This post originally appeared February 22, 2018 on as “‘When paying off multiple credit card balances backfires

By Barry Paperno

Dear Speaking of Credit,
I recently had 16 unsecured/revolving credit cards. I paid off/closed six in December 2017. I carry a low/zero balance on 10.

Recently, I received letters from three accounts that my limit was greatly lowered. Two of these were at a zero balance and one has a balance that was paid down to only 10 percent of the limit. I am steadily (within the first quarter of 2018) going to zero out the 10 cards I still owe on.

I thought paying off and either leaving open or closing would show responsibility, but it seems like a punishment. My main goal is to get my score up.

My question is, should I close the accounts that have been involuntarily lowered? Should I just keep expecting letters of lower limits? – Shannon

Dear Shannon,
With those recently lowered credit limits, you seem to have suffered the consequences of a common card company practice called “account review.”

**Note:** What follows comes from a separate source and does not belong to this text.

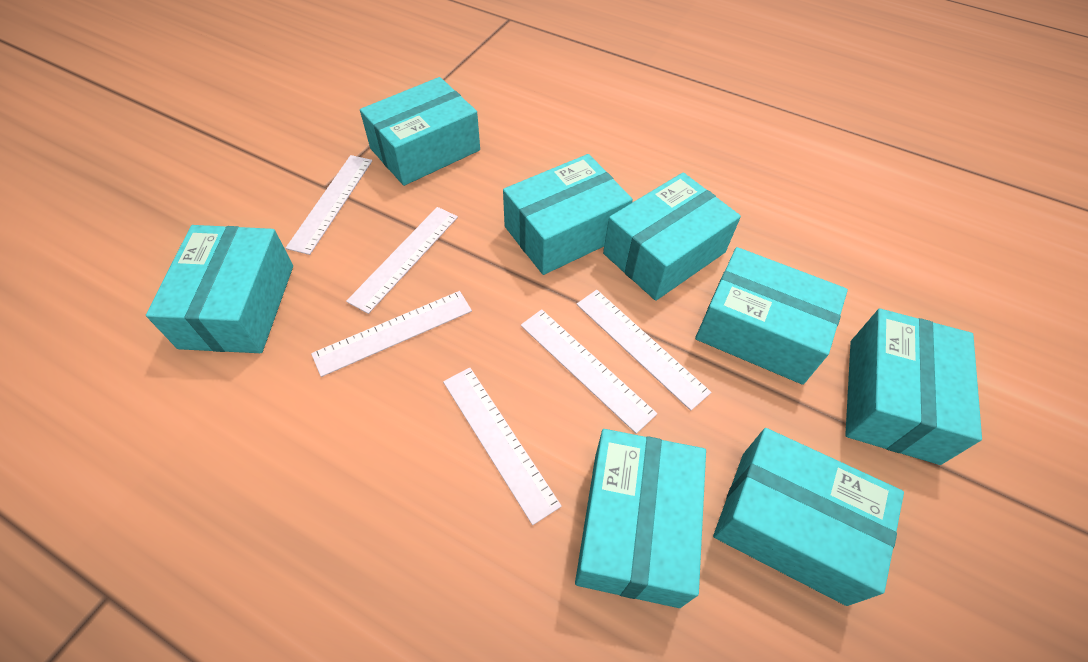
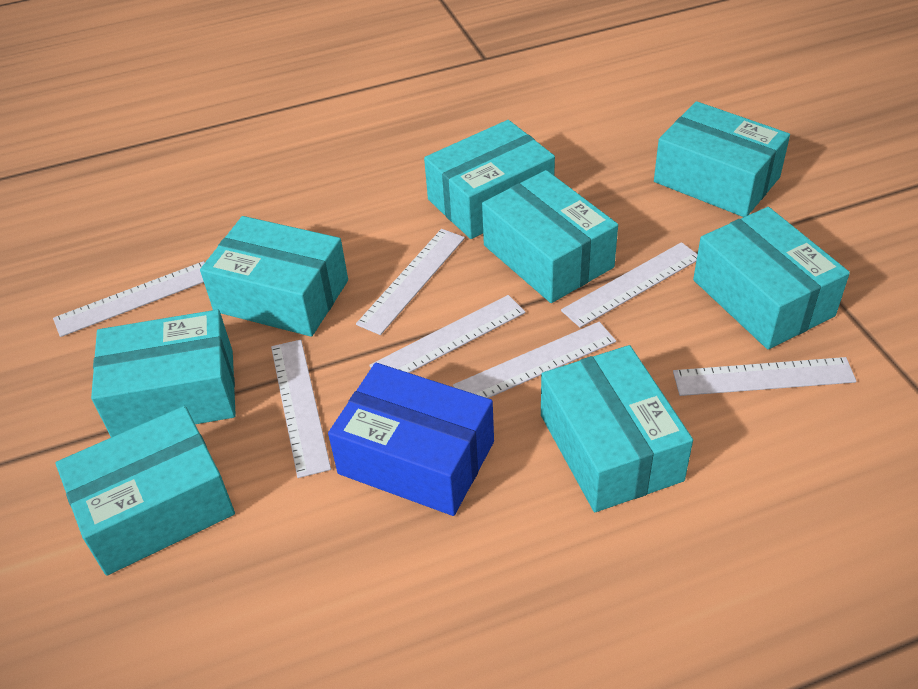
blue box: 0 -> 1
white ruler: 6 -> 7

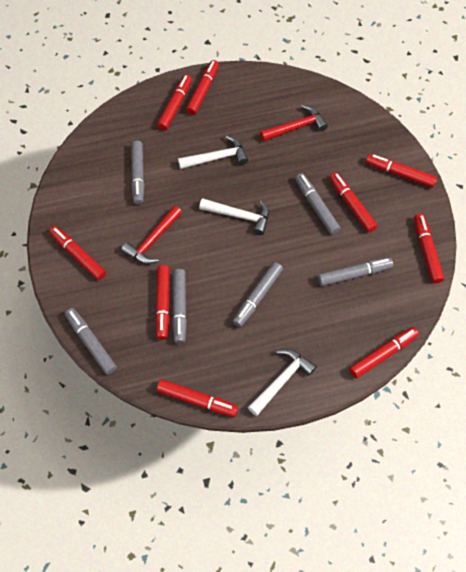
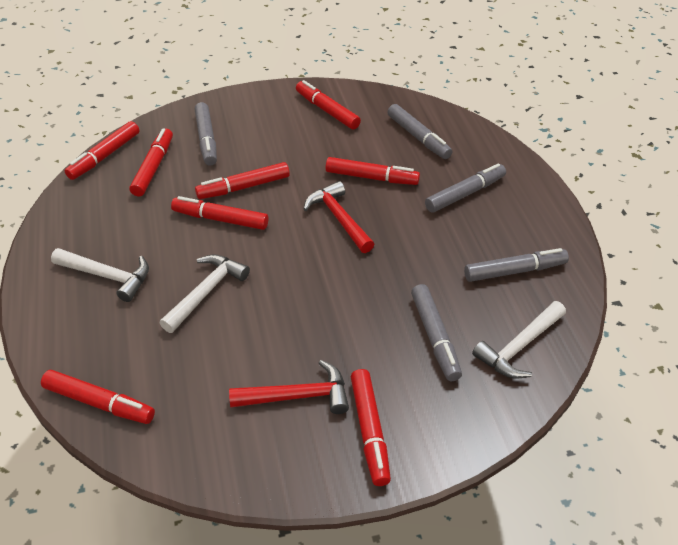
grey marker: 6 -> 5
red marker: 9 -> 8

Based on a combination of credit bureau information, credit scores and a card company’s own track record with a customer, the account review process helps lenders:

  • Recognize excellent low-risk customers by raising credit limits and making promotional offers, such as 0-percent balance transfers.
  • Stay a step ahead of cardholders heading for financial trouble by closing credit cards, lowering credit limits and allowing cards in poor standing to expire without renewing.